Exercise goal: Copy every line below where the string "hosted" is found.

----

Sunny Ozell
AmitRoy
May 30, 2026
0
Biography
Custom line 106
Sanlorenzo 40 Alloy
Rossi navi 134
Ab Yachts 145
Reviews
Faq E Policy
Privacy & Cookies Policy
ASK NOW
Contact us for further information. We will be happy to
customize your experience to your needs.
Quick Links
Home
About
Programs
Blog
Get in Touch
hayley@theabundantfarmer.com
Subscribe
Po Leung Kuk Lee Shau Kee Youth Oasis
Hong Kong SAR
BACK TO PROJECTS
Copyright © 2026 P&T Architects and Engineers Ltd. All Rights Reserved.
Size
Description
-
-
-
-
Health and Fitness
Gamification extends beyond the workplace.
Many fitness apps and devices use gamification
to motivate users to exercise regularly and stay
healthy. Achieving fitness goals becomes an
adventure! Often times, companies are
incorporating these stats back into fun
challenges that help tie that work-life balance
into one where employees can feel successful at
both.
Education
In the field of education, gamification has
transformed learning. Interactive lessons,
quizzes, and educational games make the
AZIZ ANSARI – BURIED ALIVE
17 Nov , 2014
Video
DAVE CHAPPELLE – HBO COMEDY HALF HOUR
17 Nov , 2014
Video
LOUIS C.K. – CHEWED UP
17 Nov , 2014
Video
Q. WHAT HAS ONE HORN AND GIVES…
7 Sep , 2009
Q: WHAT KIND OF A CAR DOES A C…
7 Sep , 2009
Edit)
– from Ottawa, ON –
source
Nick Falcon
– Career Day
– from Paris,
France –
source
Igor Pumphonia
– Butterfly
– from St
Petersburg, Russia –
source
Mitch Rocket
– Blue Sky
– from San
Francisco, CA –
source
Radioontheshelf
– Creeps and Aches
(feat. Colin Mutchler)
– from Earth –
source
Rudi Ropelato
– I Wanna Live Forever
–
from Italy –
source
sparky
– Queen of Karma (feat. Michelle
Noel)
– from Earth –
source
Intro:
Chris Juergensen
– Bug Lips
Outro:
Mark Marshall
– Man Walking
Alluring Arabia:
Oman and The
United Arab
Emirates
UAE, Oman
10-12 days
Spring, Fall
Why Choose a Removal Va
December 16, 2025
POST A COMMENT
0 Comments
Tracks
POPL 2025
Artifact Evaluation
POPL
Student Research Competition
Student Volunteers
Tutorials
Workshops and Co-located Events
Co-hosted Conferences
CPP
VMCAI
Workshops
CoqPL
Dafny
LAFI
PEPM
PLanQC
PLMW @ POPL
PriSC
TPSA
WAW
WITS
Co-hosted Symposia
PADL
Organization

----

Task solution:
Co-hosted Conferences
Co-hosted Symposia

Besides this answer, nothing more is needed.